━━━━━ Material supplied
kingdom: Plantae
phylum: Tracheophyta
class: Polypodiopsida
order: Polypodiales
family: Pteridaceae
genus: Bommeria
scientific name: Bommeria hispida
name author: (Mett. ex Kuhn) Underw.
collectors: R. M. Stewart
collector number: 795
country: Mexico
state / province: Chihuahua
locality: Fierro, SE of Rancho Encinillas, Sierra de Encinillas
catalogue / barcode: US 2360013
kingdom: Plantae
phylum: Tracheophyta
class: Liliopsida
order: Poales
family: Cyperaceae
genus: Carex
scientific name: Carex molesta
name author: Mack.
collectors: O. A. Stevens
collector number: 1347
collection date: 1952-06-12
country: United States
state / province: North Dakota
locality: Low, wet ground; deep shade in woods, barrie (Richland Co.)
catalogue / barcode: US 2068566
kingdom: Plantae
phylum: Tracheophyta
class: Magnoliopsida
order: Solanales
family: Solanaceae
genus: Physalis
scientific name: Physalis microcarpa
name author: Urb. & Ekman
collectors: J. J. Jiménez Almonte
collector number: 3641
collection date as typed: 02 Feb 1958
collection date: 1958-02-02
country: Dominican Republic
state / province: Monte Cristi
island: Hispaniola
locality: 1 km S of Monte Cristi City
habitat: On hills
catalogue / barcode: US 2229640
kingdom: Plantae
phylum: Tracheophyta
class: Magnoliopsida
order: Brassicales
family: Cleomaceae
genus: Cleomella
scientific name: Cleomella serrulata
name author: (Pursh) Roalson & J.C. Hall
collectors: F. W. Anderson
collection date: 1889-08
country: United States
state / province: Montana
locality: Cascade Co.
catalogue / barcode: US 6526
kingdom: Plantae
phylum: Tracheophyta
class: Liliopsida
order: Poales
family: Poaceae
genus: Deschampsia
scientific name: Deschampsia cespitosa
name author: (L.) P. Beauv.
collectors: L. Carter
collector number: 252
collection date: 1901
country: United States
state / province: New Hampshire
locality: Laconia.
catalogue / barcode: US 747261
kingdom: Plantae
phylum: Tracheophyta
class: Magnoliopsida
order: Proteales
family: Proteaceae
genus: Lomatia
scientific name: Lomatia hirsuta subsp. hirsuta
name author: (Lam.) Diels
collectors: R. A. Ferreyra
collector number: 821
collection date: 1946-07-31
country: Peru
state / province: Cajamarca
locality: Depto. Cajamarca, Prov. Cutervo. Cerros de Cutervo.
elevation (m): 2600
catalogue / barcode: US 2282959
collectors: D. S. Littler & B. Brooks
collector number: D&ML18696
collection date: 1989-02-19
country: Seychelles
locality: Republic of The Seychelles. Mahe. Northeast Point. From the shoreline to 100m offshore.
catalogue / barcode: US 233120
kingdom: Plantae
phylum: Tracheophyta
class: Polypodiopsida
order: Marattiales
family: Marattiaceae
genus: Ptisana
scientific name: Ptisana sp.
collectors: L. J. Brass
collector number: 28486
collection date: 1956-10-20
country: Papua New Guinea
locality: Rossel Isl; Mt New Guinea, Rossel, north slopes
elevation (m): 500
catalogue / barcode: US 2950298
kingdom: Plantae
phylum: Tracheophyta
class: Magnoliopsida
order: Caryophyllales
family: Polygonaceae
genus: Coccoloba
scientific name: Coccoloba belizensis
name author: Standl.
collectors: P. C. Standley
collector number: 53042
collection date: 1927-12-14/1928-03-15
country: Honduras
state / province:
━━━━━━━━━━
What is asked ▸ Reproduce the lines of the material above without any changes.

Solution for this exercise ▸
kingdom: Plantae
phylum: Tracheophyta
class: Polypodiopsida
order: Polypodiales
family: Pteridaceae
genus: Bommeria
scientific name: Bommeria hispida
name author: (Mett. ex Kuhn) Underw.
collectors: R. M. Stewart
collector number: 795
country: Mexico
state / province: Chihuahua
locality: Fierro, SE of Rancho Encinillas, Sierra de Encinillas
catalogue / barcode: US 2360013
kingdom: Plantae
phylum: Tracheophyta
class: Liliopsida
order: Poales
family: Cyperaceae
genus: Carex
scientific name: Carex molesta
name author: Mack.
collectors: O. A. Stevens
collector number: 1347
collection date: 1952-06-12
country: United States
state / province: North Dakota
locality: Low, wet ground; deep shade in woods, barrie (Richland Co.)
catalogue / barcode: US 2068566
kingdom: Plantae
phylum: Tracheophyta
class: Magnoliopsida
order: Solanales
family: Solanaceae
genus: Physalis
scientific name: Physalis microcarpa
name author: Urb. & Ekman
collectors: J. J. Jiménez Almonte
collector number: 3641
collection date as typed: 02 Feb 1958
collection date: 1958-02-02
country: Dominican Republic
state / province: Monte Cristi
island: Hispaniola
locality: 1 km S of Monte Cristi City
habitat: On hills
catalogue / barcode: US 2229640
kingdom: Plantae
phylum: Tracheophyta
class: Magnoliopsida
order: Brassicales
family: Cleomaceae
genus: Cleomella
scientific name: Cleomella serrulata
name author: (Pursh) Roalson & J.C. Hall
collectors: F. W. Anderson
collection date: 1889-08
country: United States
state / province: Montana
locality: Cascade Co.
catalogue / barcode: US 6526
kingdom: Plantae
phylum: Tracheophyta
class: Liliopsida
order: Poales
family: Poaceae
genus: Deschampsia
scientific name: Deschampsia cespitosa
name author: (L.) P. Beauv.
collectors: L. Carter
collector number: 252
collection date: 1901
country: United States
state / province: New Hampshire
locality: Laconia.
catalogue / barcode: US 747261
kingdom: Plantae
phylum: Tracheophyta
class: Magnoliopsida
order: Proteales
family: Proteaceae
genus: Lomatia
scientific name: Lomatia hirsuta subsp. hirsuta
name author: (Lam.) Diels
collectors: R. A. Ferreyra
collector number: 821
collection date: 1946-07-31
country: Peru
state / province: Cajamarca
locality: Depto. Cajamarca, Prov. Cutervo. Cerros de Cutervo.
elevation (m): 2600
catalogue / barcode: US 2282959
collectors: D. S. Littler & B. Brooks
collector number: D&ML18696
collection date: 1989-02-19
country: Seychelles
locality: Republic of The Seychelles. Mahe. Northeast Point. From the shoreline to 100m offshore.
catalogue / barcode: US 233120
kingdom: Plantae
phylum: Tracheophyta
class: Polypodiopsida
order: Marattiales
family: Marattiaceae
genus: Ptisana
scientific name: Ptisana sp.
collectors: L. J. Brass
collector number: 28486
collection date: 1956-10-20
country: Papua New Guinea
locality: Rossel Isl; Mt New Guinea, Rossel, north slopes
elevation (m): 500
catalogue / barcode: US 2950298
kingdom: Plantae
phylum: Tracheophyta
class: Magnoliopsida
order: Caryophyllales
family: Polygonaceae
genus: Coccoloba
scientific name: Coccoloba belizensis
name author: Standl.
collectors: P. C. Standley
collector number: 53042
collection date: 1927-12-14/1928-03-15
country: Honduras
state / province:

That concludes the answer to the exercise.